Il est impossible de dire que l’héritage des pensionnats autochtones et du colonialisme n’a pas montré son visage quand, le 16 mars 1993, deux Cris victimes de racisme — les soldats surnommaient Matchee « Geronimo », ce qu’il détestait — ont commis des gestes de brutalité qu’ils croyaient autorisés. Juste avant le début de la torture, le 16 mars, le commandant de la section de Matchee lui avait recommandé de battre l’adolescent avec un bottin téléphonique pour éviter de laisser des marques, une pratique qu’on a accusé des policiers saskatchewanais, province d’origine de Matchee, d’utiliser contre des autochtones. Matchee et sa famille recevaient des messages haineux et des menaces de mort par la poste, dont une disant : « Indien, profiteur de l’aide sociale. Tu mérites la mort. »
Toutefois, même si le racisme n’a pas disparu des Forces canadiennes, certains changements semblent avoir depuis porté leurs fruits. En Afghanistan, il y a eu le cas en 2008 d’un soldat canadien qui a comparu en cour martiale pour avoir tué par compassion un taliban gravement blessé. Mais rien d’une cruauté approchant celle du meurtre d’Arone n’est survenu depuis. Toutefois, la participation du Canada au maintien de la paix a été réduite.

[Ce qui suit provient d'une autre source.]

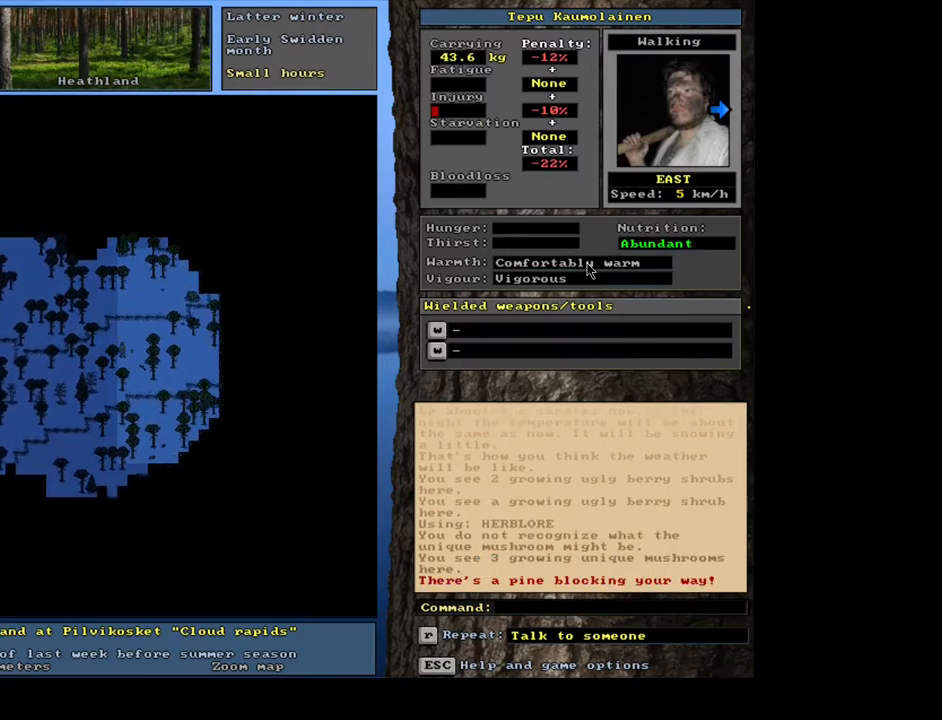
{"keys": ["ctrl_l", "num6"], "mouse": [], "events": [[100, "num3", "up"], [250, "num3", "down"], [333, "num3", "up"], [483, "num6", "down"]]}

Pour se distancier des conservateurs au cours de la campagne électorale de 2015, Justin Trudeau a promis de renouveler l’engagement du pays pour le maintien de la paix, en fournissant 500 millions de dollars et 600 soldats à l’ONU. Mais peu de choses se sont produites depuis. Lors de la campagne électorale de 2015, il n’y avait que68 casques bleus déployés. En février 2018, leur total était de 40. Et la moitié d’entre eux sont des policiers.
Pourtant, le maintien de la paix reste populaire auprès des Canadiens. Le scandale de la Somalie n’est qu’un petit accident dans un parcours de maintien de la paix autrement sans tâche. Près de 70 % des Canadiens approuvent le déploiement des Forces canadiennes lors de missions de paix de l’ONU dans les zones de combat, d’après un sondage de 2016.

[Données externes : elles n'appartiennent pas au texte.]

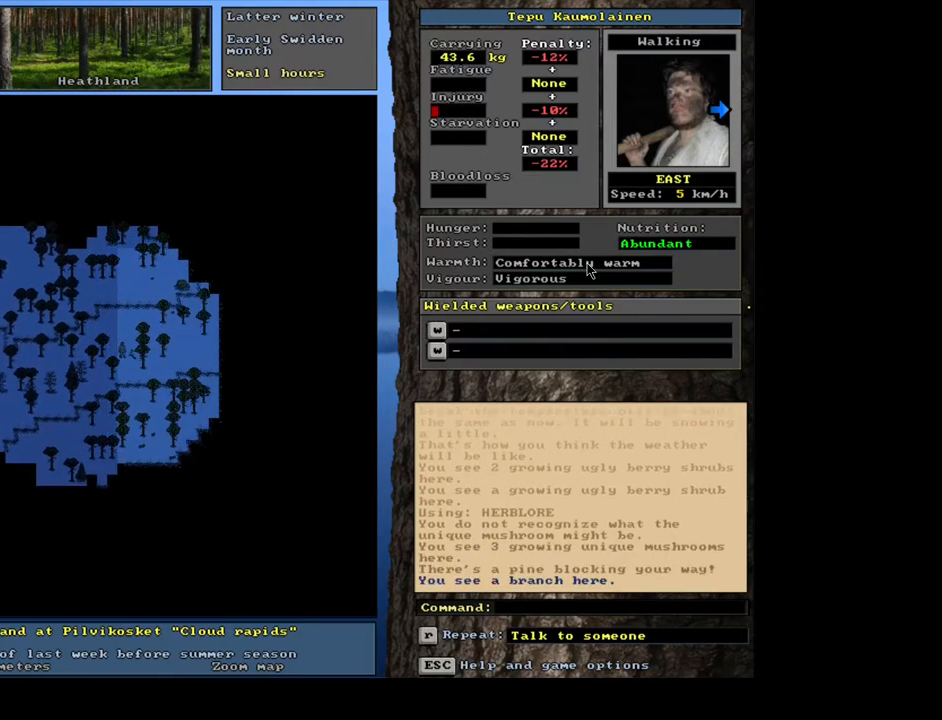
{"keys": [], "mouse": [], "events": [[83, "num6", "up"], [233, "ctrl_l", "up"]]}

Par ailleurs, le gouvernement Trudeau a conclu un contrat de plusieurs milliards de dollars avec l’Arabie saoudite pour du matériel militaire, dont des véhicules qui pourraient avoir été utilisés contre des civils yéménites. De plus, il évite les bourbiers comme ceux qu’ont été la Somalie et l’Afghanistan. Leurs efforts de maintien de la paix se sont plus ou moins limités à l’investissement de 21 millions de dollars pour augmenter le nombre de femmes déployées. Et le nombre de soldats promis est passé de 600 à 200 pour les déploiements temporaires.
Quelle est la situation en Somalie, 25 ans plus tard? L’incessant cycle de violence qui ravage le pays depuis les années 80 se poursuit toujours. Le 23 février, l’explosion de deux voitures piégées a fait 45 morts à Mogadiscio, une attaque revendiquée par al-Shabab, un groupe affilié à Al-Qaïda.
Pour ce qui est de la famille de Shidane Abukar Arone, le gouvernement canadien a donné à son clan une compensation financière équivalant à environ 100 chameaux (un peu moins de 20 000 $ CA), ce qui était exigé pour sa mort. Ses parents ont plus tard engagé des poursuites contre le gouvernement canadien et réclamé cinq millions de dollars, mais la poursuite a été rejetée en 1999.
Vingt-cinq ans plus tard, sa mort soulève toujours plus de questions qu’il y a de réponses. Des conflits surviennent dans le monde et le Canada a beaucoup à offrir. Mais sommes-nous prêts à payer le prix qu’il en coûte pour participer, plus de soldats tombés au combat, peut-être plus de scandales comme celui de la Somalie? Sommes-nous préparés à agir différemment? Nous devons nous poser ces questions. Jusqu’à maintenant, nous les avons évitées.